In short, our brains need nurturing. Treat them well and they will boost your mental prowess, a point stressed in the current New Scientist, which is offering readers a unique opportunity to improve their brain power through a few simple lifestyle tricks.
As the magazine points out, factors - such as diet and behaviour - can 'help you flex your grey matter and get the best out of your brain cells'.
Start with breakfast. Studies show that skipping this meal reduces performance at school and work - though not any breakfast will do. Sugar snacks are unadvisable, for example. Kids who start the day on these have the attention spans of a 70-year-old.
Instead, you should plump for beans on toast. Toast on its own boosts cognition, says New Scientist, but beans are even better. They are rich in fibre and high-fibre diets are linked to improved cognition. And if you can't face beans in the morning, or if fellow commuters object, spread Marmite on your toast.
Then there is the simple issue of 'using it or losing it'. Failure to keep your brain stimulated will cause cognitive decay. As the US writer Erma Bombeck once claimed: 'Anybody who watches three games of football in a row should be declared brain dead.'
Try learning a musical instrument, which could have a major impact on your thinking. 'Six-year-old children who were given music lessons, as opposed to drama lessons or no extra instruction, got a 2-to-3 point boost in IQ scores compared with the others,' says the magazine. Simply listening to stories, such as radio's A Book at Bedtime, also provides a boost to performance, as do puzzles, such as crosswords.
At the same time, you also need to know when to turn off and relax. Lack of sleep is a key factor in poor intellectual performance. According to Sean Drummond, of the University of California, San Diego, anyone who has been awake for 21 hours has the abilities equivalent 'to someone who is legally drunk'. Sleep not only refreshes the brain, it processes new memories and hones new skills. Just taking a nap after lunch can have a real effect.

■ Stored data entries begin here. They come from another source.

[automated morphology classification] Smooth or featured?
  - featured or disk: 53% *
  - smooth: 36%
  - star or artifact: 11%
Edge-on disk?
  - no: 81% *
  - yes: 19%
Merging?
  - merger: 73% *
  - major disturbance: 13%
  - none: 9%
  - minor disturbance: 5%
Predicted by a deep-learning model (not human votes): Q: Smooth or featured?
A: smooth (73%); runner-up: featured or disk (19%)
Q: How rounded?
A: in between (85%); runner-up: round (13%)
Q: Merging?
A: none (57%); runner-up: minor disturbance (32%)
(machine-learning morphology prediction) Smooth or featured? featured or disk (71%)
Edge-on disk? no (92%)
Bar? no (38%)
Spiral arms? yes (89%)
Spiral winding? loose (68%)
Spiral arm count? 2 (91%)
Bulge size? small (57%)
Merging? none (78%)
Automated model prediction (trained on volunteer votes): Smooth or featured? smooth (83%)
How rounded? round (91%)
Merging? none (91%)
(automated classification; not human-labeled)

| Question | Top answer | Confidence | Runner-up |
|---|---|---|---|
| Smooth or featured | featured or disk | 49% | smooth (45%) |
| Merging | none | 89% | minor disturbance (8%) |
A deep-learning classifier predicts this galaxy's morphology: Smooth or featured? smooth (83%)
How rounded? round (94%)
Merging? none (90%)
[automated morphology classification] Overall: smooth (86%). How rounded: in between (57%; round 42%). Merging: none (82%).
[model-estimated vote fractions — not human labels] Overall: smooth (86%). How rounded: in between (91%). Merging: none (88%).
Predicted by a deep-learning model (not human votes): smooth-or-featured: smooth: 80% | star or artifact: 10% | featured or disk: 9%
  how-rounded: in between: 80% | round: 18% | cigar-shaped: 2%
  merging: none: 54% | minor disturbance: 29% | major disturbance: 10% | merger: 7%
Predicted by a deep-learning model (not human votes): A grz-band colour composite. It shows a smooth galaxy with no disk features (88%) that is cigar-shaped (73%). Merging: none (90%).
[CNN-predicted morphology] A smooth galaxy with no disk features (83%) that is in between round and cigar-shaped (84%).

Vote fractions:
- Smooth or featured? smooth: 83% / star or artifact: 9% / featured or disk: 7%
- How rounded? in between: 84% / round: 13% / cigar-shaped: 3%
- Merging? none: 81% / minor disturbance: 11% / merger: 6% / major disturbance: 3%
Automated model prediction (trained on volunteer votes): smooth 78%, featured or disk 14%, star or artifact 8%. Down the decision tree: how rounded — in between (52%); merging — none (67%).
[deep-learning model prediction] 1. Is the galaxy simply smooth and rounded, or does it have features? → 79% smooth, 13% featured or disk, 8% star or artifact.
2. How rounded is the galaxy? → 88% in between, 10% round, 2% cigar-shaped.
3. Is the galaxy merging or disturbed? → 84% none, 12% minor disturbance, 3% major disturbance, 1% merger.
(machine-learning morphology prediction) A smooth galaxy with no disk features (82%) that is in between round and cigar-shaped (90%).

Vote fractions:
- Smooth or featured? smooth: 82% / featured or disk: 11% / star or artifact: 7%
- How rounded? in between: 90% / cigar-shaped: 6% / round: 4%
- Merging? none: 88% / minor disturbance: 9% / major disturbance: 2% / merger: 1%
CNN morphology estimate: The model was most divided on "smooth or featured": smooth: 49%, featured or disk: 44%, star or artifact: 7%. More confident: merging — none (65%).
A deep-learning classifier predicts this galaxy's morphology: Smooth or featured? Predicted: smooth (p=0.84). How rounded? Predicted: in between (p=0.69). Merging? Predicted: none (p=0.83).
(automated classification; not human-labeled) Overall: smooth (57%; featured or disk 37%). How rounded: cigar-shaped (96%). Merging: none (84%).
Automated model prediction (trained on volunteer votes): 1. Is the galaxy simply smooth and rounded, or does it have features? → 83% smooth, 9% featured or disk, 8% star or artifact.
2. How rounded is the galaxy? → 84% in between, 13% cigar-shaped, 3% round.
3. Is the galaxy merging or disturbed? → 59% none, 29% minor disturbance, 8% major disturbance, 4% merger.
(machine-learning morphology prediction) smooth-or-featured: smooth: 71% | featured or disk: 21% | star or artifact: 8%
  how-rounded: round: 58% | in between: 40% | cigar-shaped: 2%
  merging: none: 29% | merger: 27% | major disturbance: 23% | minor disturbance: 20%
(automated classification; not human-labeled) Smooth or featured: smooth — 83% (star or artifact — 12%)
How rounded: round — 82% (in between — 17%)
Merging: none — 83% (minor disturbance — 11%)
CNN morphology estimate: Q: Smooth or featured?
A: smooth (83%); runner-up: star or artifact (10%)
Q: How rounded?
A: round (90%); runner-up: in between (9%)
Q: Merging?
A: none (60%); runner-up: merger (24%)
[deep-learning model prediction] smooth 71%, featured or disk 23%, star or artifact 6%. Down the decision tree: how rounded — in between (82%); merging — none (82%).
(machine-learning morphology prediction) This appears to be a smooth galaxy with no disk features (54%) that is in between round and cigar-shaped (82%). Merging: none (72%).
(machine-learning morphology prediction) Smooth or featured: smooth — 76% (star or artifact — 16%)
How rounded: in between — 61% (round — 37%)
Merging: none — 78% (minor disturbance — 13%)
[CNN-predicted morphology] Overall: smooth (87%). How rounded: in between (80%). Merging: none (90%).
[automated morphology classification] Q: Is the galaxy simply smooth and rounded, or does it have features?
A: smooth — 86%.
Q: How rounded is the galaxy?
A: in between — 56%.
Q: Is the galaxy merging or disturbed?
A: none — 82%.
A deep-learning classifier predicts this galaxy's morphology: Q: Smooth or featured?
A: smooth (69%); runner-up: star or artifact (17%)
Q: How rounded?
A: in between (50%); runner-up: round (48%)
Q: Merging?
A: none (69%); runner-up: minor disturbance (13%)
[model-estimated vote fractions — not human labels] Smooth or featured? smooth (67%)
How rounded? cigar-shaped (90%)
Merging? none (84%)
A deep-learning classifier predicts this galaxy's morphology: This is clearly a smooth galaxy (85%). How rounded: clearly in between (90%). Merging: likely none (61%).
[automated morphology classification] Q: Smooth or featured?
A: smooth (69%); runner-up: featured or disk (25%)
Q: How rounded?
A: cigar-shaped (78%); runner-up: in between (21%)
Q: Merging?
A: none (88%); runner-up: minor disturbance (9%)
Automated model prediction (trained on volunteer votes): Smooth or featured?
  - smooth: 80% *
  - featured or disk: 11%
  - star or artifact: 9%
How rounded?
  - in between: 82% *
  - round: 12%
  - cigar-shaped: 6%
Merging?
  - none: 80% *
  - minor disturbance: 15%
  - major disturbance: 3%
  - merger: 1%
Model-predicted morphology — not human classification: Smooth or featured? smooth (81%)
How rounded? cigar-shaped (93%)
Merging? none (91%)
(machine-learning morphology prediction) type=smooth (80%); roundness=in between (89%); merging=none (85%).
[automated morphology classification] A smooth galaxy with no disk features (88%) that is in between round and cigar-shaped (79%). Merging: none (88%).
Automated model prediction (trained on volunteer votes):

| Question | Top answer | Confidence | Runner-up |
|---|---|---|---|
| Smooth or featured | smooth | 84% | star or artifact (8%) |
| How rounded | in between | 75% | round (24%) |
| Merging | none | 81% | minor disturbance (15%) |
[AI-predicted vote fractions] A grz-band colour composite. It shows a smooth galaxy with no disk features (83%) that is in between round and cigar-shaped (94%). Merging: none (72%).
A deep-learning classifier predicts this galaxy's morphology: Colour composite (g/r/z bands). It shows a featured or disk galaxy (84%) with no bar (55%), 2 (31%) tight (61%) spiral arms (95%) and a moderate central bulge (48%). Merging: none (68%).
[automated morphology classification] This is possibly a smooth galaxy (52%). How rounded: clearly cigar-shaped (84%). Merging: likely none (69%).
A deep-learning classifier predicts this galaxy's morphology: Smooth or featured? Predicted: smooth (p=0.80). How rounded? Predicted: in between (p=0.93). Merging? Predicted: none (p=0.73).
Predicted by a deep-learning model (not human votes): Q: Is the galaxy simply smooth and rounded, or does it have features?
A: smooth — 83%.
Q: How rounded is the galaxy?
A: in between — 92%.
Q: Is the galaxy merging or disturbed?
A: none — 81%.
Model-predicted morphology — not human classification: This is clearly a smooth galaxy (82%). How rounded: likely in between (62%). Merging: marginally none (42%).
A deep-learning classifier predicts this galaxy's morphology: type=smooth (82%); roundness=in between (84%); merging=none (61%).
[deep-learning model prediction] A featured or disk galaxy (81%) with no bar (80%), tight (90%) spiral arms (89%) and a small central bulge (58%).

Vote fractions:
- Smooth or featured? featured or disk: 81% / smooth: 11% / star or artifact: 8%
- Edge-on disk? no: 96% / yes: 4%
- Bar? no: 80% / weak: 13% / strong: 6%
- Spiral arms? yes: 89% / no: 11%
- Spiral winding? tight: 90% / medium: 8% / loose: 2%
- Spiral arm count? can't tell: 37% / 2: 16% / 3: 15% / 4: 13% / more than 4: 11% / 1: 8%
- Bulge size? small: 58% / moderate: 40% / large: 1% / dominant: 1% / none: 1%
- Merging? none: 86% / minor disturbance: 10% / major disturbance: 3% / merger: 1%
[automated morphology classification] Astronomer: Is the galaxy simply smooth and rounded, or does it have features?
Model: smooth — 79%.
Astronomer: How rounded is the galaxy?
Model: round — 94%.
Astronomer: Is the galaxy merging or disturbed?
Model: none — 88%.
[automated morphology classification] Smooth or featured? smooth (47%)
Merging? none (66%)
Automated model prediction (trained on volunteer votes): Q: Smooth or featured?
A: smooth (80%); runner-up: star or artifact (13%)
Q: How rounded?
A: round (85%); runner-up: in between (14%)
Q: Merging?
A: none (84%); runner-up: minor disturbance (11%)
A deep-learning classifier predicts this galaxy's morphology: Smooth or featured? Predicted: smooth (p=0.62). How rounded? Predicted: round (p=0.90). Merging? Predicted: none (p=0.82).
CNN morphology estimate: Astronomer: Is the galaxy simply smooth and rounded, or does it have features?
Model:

At the same time, such sedentary habits should be balanced with proper exercise. Walking for half an hour three times a week can improve learning, concentration, and abstract reasoning - particularly among the elderly and schoolchildren. Among the latter, those who exercise several times a week gain higher than average grades at age 10, particularly boys. The reason, suggests Angela Balding of Exeter University, may be that aerobic exercise boosts mental powers by sending extra oxygen to the brain.
Not all the advice is straightforward, however. Learning a violin or piano, and driving one's musical ability may boost IQ, but listening to unfamiliar music while working interferes with concentration. You should only have familiar background music while working.
Similarly, some drugs can now improve memory, though scientists warn that these could have undesired side-effects. Sometimes we forget things for a good reason, they point out.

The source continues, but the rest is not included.